*PASSAGE PROVIDED*
========================================================================
A short sail and one day later the world had transformed! Scooters honking, drag queens singing hoarsely from open bars, and college kids in raucous groups drinking their spring break away, made it obvious, we weren’t in the Dry Tortugas anymore. We entered the very rushed civilization of Key West, Florida. Though the night life may have been amusing, sporting around 6 young children we decided not to put their sanity at risk by staying out past sunset. We ventured down to the Atlantic Ocean, wetting our toes in its’ frothy waves, and made a special point to visit the “Southern most point in the U.S.A.” We also ventured into tourist shops, and repeated incessantly to the kids “no touching sculptures in art galleries”. While playing the tourist we enjoyed our time on populated land and devoured everything scrumptious presented before us.
Being back in the presence of a large population, we only thought it convivial to groom our appearances to be more socially acceptable. With that thought, on Connor’s 8th anniversary with life, his birthday, March 7th, we transformed our cockpit into a high class hair salon. Mom emerged as a master stylist after waging war against the boy’s heads full of hair, and a few of the girls. When she passed the baton and permitted me to wield the scissors and battle her split ends I was a bit daunted. Seeing as in all 18 years of life I’d only cut hair once, my own at the age of four, and ‘twas not a very flattering look, or so I am told. There was nothing to fear, though, for when she emerged from beneath my gaze she was as beautiful as ever, even with a few stray hairs. With everyone appearing more presentable, we journeyed off on our little dinghy to explore the streets trying not appearing as gypsies on the run.
There are two distinct types of tourists that Duval Street seems to attract; those who buy the cheap, touristy Key West memorabilia to ignite jealousy in those who could not experience the fun, and those who wander into every single art gallery, absorbing the quiet and beauty absent on the bar filled streets. Of course there are those, like us, who do both. The only problem, however, is the kids’ want all the stuff that can’t possibly fit onto the boat, so buying the multitudes of trinkets and stuff is a no go. We do delight in the art galleries and learn much about famous artists and their techniques. The somewhat amusing aspect is the weary eye of the gallery host who keeps a careful watch on our crew as the children roam between original acrylic masterpieces and frail glass blown statues. Not all the galleries were anal about our presence, the great ones, such as LIK, Wyld, and DeRubeis took us on an impromptu tour, teaching, informing and monitoring us continually while sharing the love of the work they represent. On several occasions we were invited in with many questions about our family story. Mrs. Gail, whom worked in Alan Maltz’s gallery, was so touched and inspired by our politeness and what my mom was endeavoring to do with us children; she presented to us a beautiful poster, a composite of over 100 of the best photos in his collection. We intend to display our new amalgamation of art with great pride in the main cabin.
========================================================================
*DIRECTIVE A*
From the Key West passage, set down the text starting with "A short sail" and going on through "presented before us.".
*DIRECTIVE B*
Answer these questions from the Key West passage:
(i) On what date was Connor's birthday?
(ii) How many years of life does the writer say they had lived when cutting Mom's hair?
(iii) The poster from Alan Maltz's gallery was a composite of how many photos?
*DIRECTIVE C*
Extend the account of the family's Key West visit, picking up after its final sentence.
========================================================================
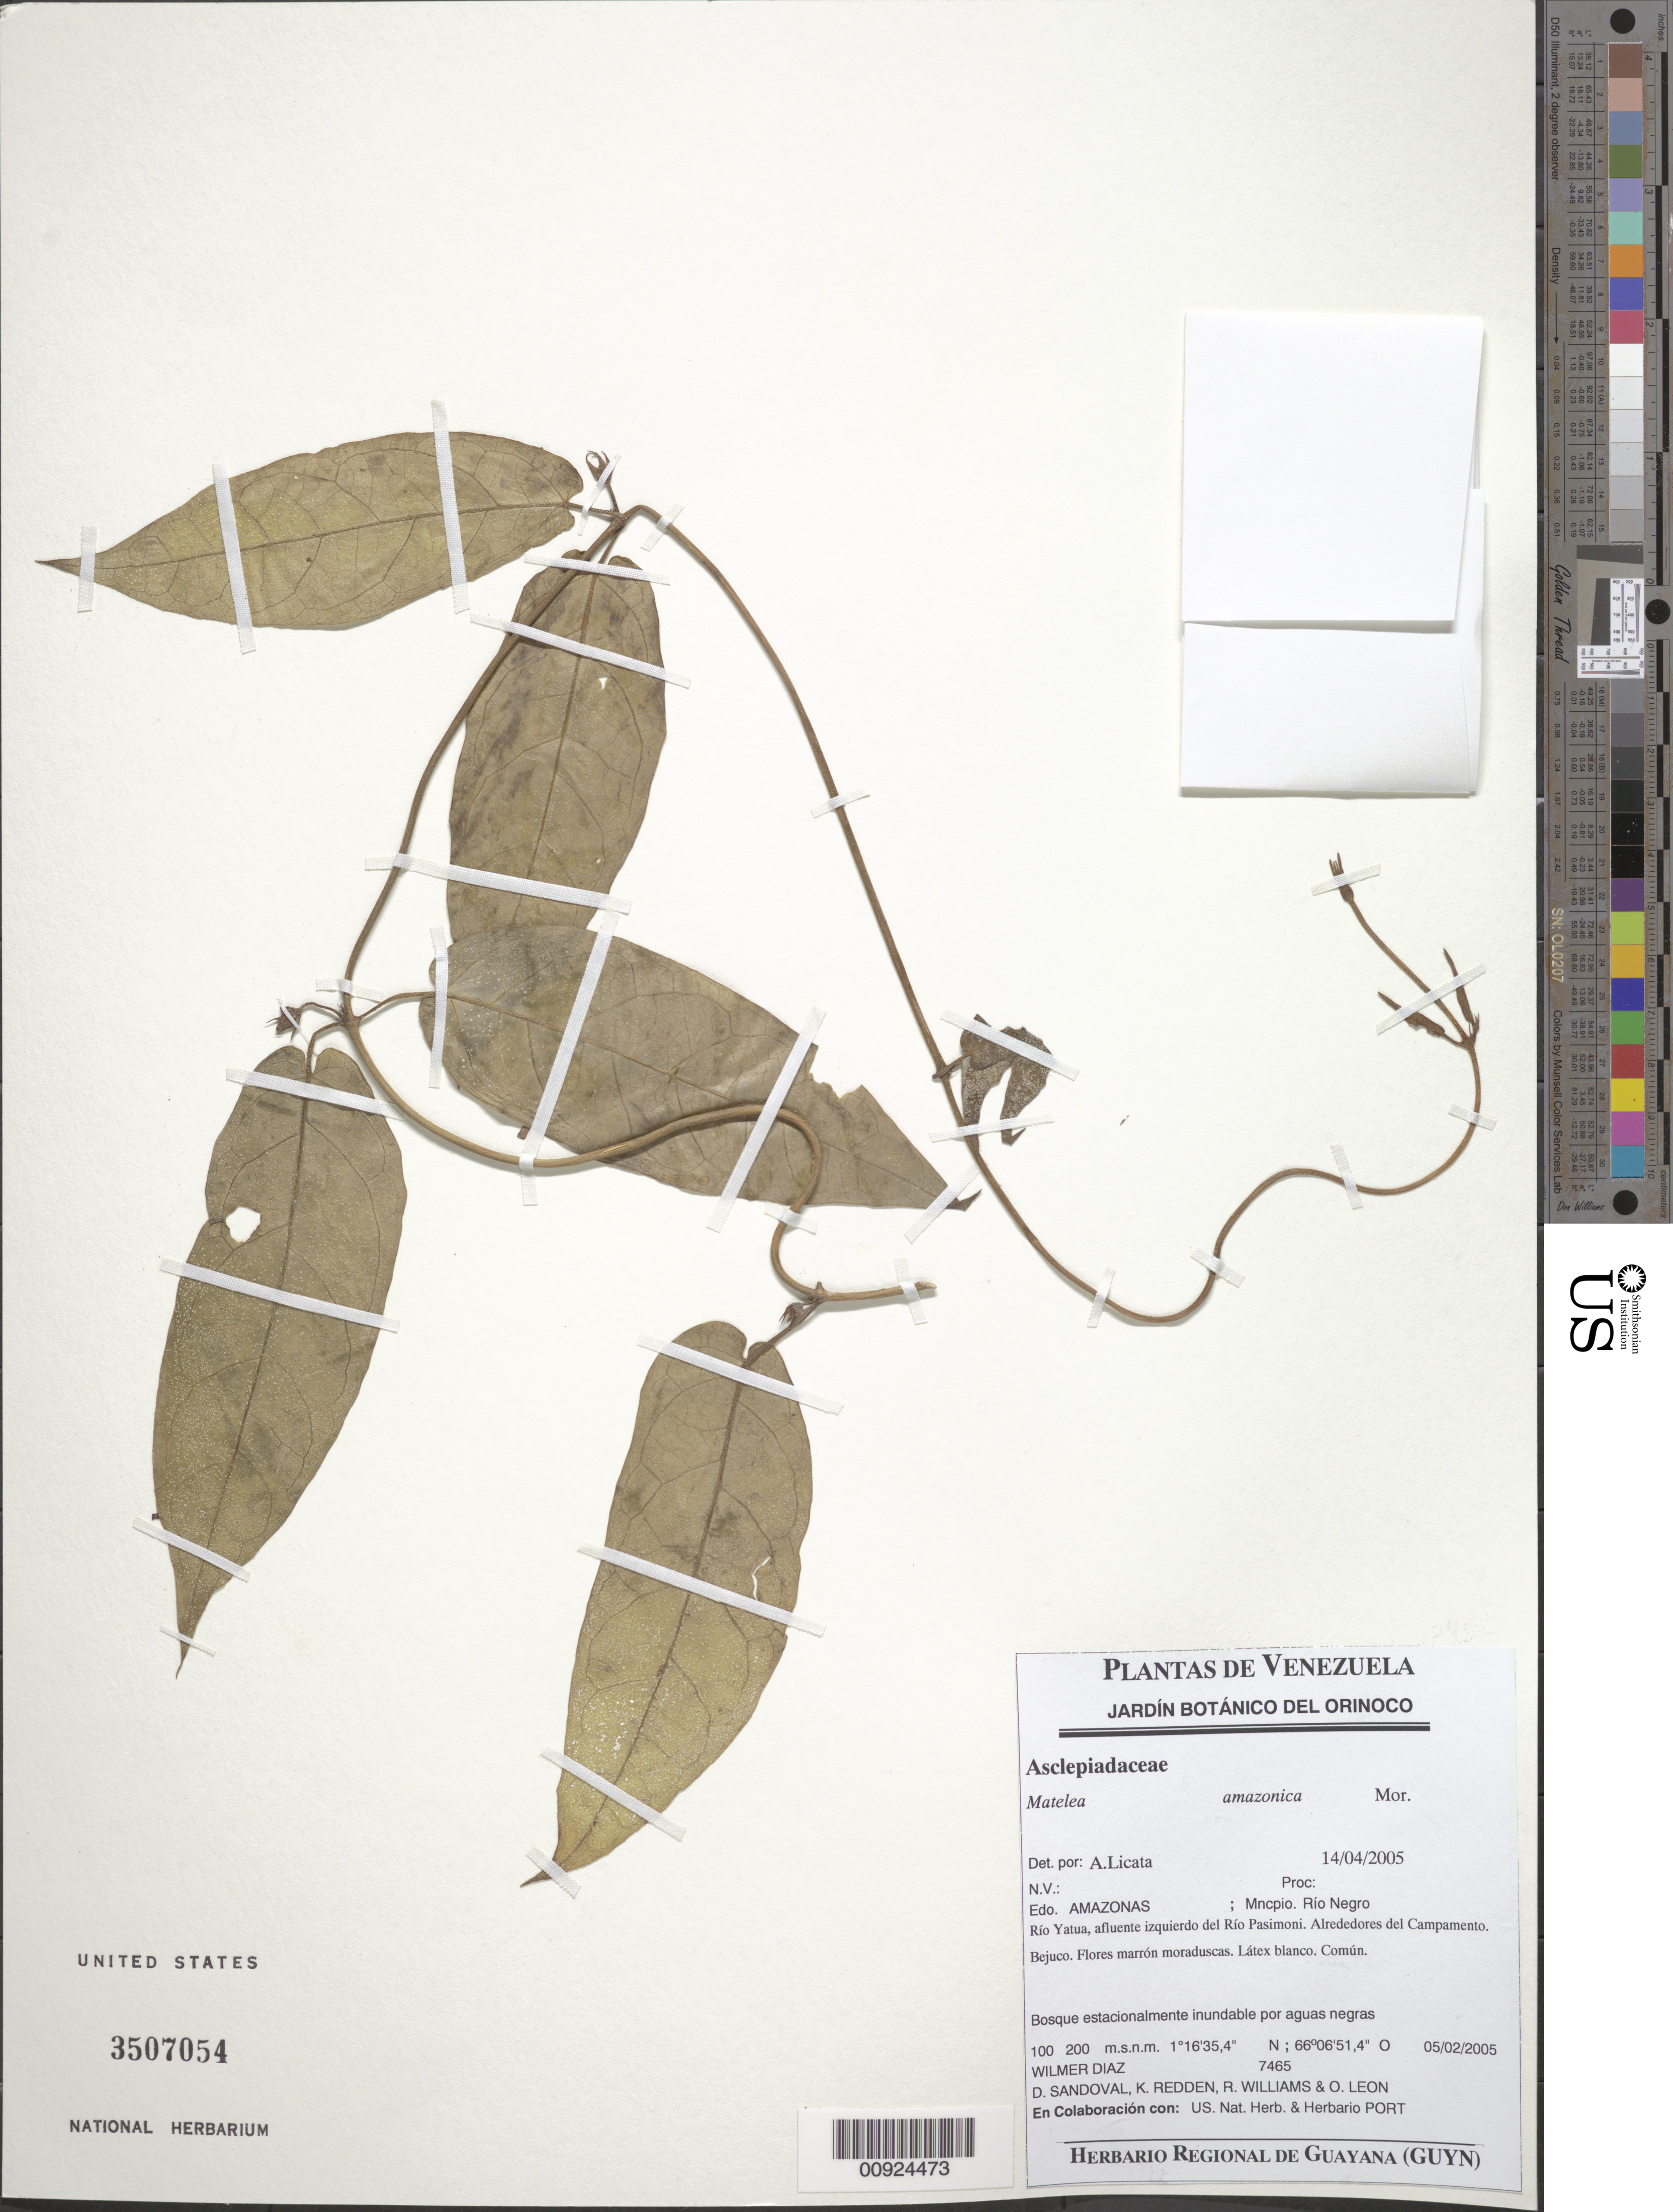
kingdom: Plantae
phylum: Tracheophyta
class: Magnoliopsida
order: Gentianales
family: Apocynaceae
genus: Matelea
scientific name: Matelea amazonica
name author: Morillo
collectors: W. Díaz P., D. Sandoval, K. M. Redden, R. Williams & O. León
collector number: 7465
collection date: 2005-04-14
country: Venezuela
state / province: Amazonas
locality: Mncpio. Río Negro. Río Yatua, afluente izquierdo del Río Pasimoni. Alrededores del Campamento.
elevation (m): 100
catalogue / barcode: US 3507054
========================================================================
*EXERCISE ANSWER A*
A short sail and one day later the world had transformed! Scooters honking, drag queens singing hoarsely from open bars, and college kids in raucous groups drinking their spring break away, made it obvious, we weren’t in the Dry Tortugas anymore. We entered the very rushed civilization of Key West, Florida. Though the night life may have been amusing, sporting around 6 young children we decided not to put their sanity at risk by staying out past sunset. We ventured down to the Atlantic Ocean, wetting our toes in its’ frothy waves, and made a special point to visit the “Southern most point in the U.S.A.” We also ventured into tourist shops, and repeated incessantly to the kids “no touching sculptures in art galleries”. While playing the tourist we enjoyed our time on populated land and devoured everything scrumptious presented before us.

*EXERCISE ANSWER B*
(i) March 7th
(ii) 18
(iii) Over 100

*EXERCISE ANSWER C*
The artistic vibe wasn’t restricted to four walls; there were painters set up on the side walk, and musicians on the street corners. Our favorite art display was held each sunset at Mallory Square, in the shape of Street Performances. We found ourselves returning to see the magician, who had a melon fall from his hat, the sword swallower, who never chocked, a couple of guys who did the “world’s longest hat toss- that they know of,” and so many other talented gymnasts, jugglers, and fire performers. We made a special trip to witness the ‘Crazy French Cat Man’ whom the dog man told us was located “over the bridge.” Realizing it wasn’t a pun on their animal differences, we found the fearless felines jumping through hoops of fire and unlocking cages, an impressive display. While talking with the French man after the show, we learned what my potential future, and sanity, could hold in store, him being the eldest of seven children too. Hearing a rumor that he wasn’t actually loco, and that it was all an act, we felt like we really had seen it all during our stay in Key West, and we were ready to head out.
One more front was scheduled to arise from the North. With no pressing time schedule, we bustled down in our fully enclosed cockpit on Thursday morning with our breakfast of oatmeal made with coconut milk, a true delicacy prepared to us by our lovely little galley wench, Sara, 13 years old. We had been confined in Invincible the previous day too, due to the wind and waves, and had kept a wary eye upon our anchored neighbors and their relative proximity to us. Before the oatmeal had settled in our tummies dad looked up and saw the boat in front “careening toward us” and quickly the parents snapped to action. First we defended our home from colliding with the 47 foot fiberglass sailboat, whose chain seemed to have broken away from its anchor. Zach and mom fended it off with their tremendous upper body strength and then we surmised that the best way to rescue the boat that got away was to radio the Coast Guard. Mom let out a string of words any old salt would have been proud of as she cringed at the near smashing of a family’s home/sailboat against a concrete wall, but the Coast Guard reacted just quick enough, and though we don’t know how much damage was caused before the rescue, no other harm seemed to have befallen the vessel.
By three that afternoon the winds had calmed dramatically and the waves had laid down. Looking around at the blue sky and sun reflecting off the gorgeous water it was hard to believe we were still in the same anchorage we had been earlier. With concerns receding, we were able to breathe a sigh of relief, and plan our trip into town for some provisioning and last minute sightseeing, before departing on our next course.
Timing is no longer a confinement, and we are enjoying moving at our own pace, with nothing but the weather to limit us. However, realizing the weather is what we are most weary of and hurricane season is quickly approaching, we came to a cross road in our plans. The Bahamas’ has always been our chosen route for paradise, and then hightailing it down south when the season for hurricanes arose, as our insurance agreement states we do. However, viewing our charts, while on the Dry Tortugas, and comparing distances between lands, my mom discovered that the mileage to the Yucatan Peninsula wasn’t as vast as previously presumed. Crossing the gulfstream is a bit daunting, but we’ll have to cross it no matter which way we sail, so we’ll just “put our big girl panties on” as Tracey, a boater and friend always says. Since we will bypass Cuba, due to the U.S. embargo, this will be the longest passage we’ve ever sailed.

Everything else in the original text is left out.